Task objective: In the material below, swap every occurrence of "Best of 2019" for "Top Picks of 2019" and reproduce the lines otherwise unchanged. Leave out the pictures.

** Information provided follows **

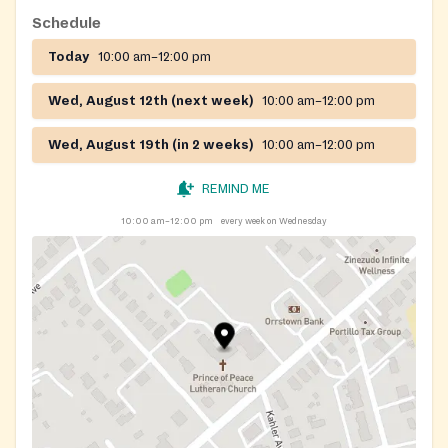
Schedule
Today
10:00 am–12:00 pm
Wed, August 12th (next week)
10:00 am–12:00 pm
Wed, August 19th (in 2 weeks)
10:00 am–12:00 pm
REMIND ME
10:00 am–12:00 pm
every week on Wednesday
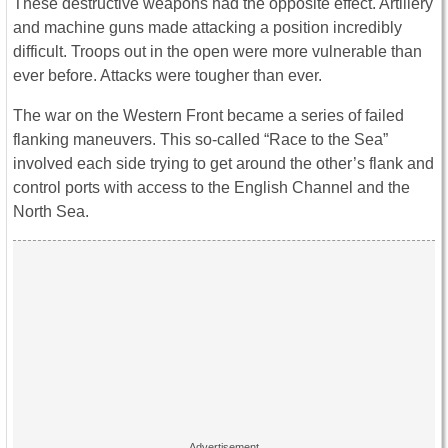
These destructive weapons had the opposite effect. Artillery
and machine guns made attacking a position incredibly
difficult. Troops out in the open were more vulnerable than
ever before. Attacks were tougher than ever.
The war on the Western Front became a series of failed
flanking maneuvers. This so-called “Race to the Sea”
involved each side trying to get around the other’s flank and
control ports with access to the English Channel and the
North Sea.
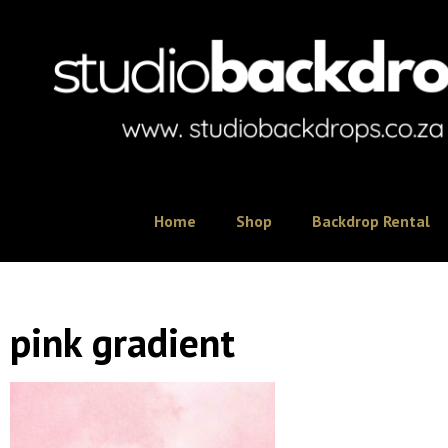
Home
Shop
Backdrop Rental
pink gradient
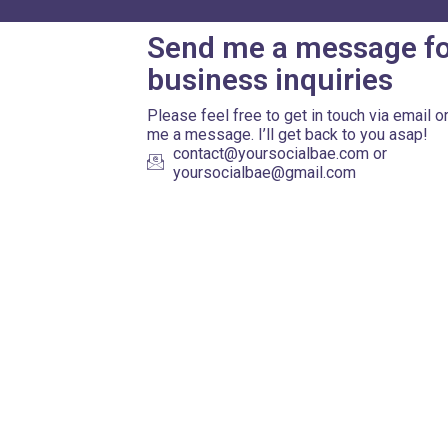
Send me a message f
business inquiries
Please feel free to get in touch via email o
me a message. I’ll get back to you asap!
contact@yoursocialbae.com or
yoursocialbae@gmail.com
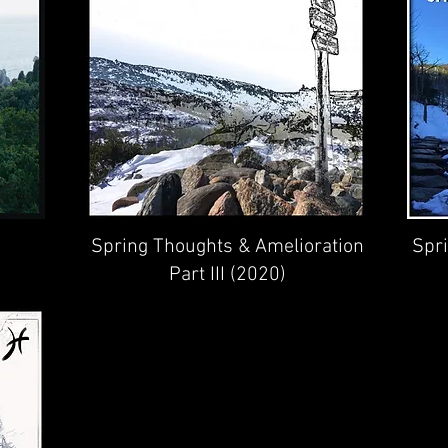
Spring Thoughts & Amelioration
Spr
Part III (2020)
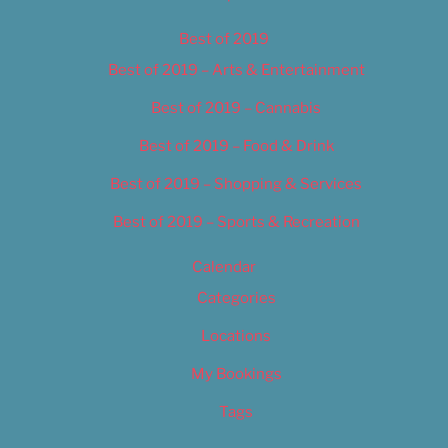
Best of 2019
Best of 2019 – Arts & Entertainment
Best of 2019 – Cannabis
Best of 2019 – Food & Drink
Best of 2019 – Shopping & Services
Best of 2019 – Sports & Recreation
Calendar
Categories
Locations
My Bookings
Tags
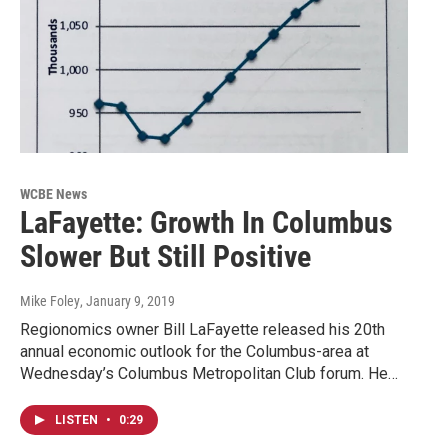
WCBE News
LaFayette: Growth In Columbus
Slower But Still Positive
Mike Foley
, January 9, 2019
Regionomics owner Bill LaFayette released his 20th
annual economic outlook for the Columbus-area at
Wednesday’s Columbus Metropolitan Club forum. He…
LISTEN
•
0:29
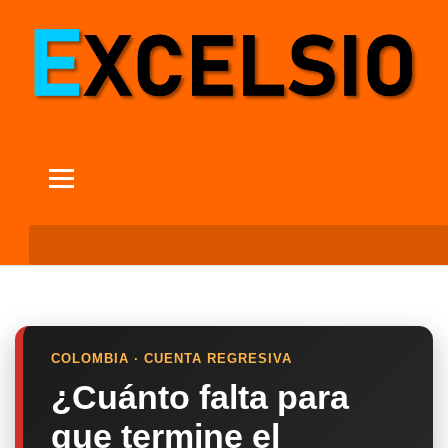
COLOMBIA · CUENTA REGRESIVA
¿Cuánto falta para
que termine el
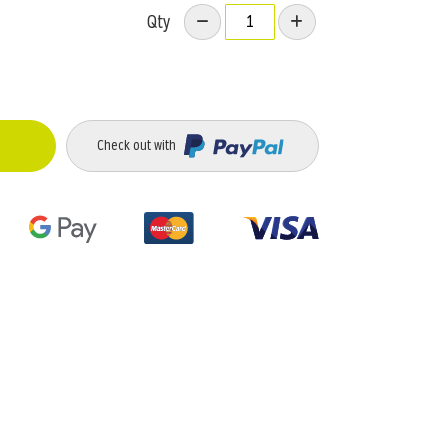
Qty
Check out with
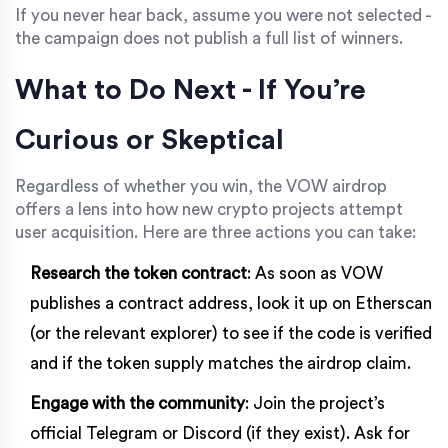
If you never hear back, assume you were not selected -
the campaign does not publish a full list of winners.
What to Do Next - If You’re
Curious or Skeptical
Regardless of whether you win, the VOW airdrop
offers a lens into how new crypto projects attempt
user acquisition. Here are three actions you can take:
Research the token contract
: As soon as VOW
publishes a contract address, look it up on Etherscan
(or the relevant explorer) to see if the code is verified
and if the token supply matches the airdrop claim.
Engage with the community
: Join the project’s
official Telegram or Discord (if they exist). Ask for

** End of Information provided **

Finished exercise:
Schedule
Today
10:00 am–12:00 pm
Wed, August 12th (next week)
10:00 am–12:00 pm
Wed, August 19th (in 2 weeks)
10:00 am–12:00 pm
REMIND ME
10:00 am–12:00 pm
every week on Wednesday
These destructive weapons had the opposite effect. Artillery
and machine guns made attacking a position incredibly
difficult. Troops out in the open were more vulnerable than
ever before. Attacks were tougher than ever.
The war on the Western Front became a series of failed
flanking maneuvers. This so-called “Race to the Sea”
involved each side trying to get around the other’s flank and
control ports with access to the English Channel and the
North Sea.
Home
Shop
Backdrop Rental
pink gradient
Send me a message f
business inquiries
Please feel free to get in touch via email o
me a message. I’ll get back to you asap!
contact@yoursocialbae.com or
yoursocialbae@gmail.com
Spring Thoughts & Amelioration
Spr
Part III (2020)
Top Picks of 2019
Top Picks of 2019 – Arts & Entertainment
Top Picks of 2019 – Cannabis
Top Picks of 2019 – Food & Drink
Top Picks of 2019 – Shopping & Services
Top Picks of 2019 – Sports & Recreation
Calendar
Categories
Locations
My Bookings
Tags
WCBE News
LaFayette: Growth In Columbus
Slower But Still Positive
Mike Foley
, January 9, 2019
Regionomics owner Bill LaFayette released his 20th
annual economic outlook for the Columbus-area at
Wednesday’s Columbus Metropolitan Club forum. He…
LISTEN
•
0:29
COLOMBIA · CUENTA REGRESIVA
¿Cuánto falta para
que termine el
Qty
Check out with
If you never hear back, assume you were not selected -
the campaign does not publish a full list of winners.
What to Do Next - If You’re
Curious or Skeptical
Regardless of whether you win, the VOW airdrop
offers a lens into how new crypto projects attempt
user acquisition. Here are three actions you can take:
Research the token contract
: As soon as VOW
publishes a contract address, look it up on Etherscan
(or the relevant explorer) to see if the code is verified
and if the token supply matches the airdrop claim.
Engage with the community
: Join the project’s
official Telegram or Discord (if they exist). Ask for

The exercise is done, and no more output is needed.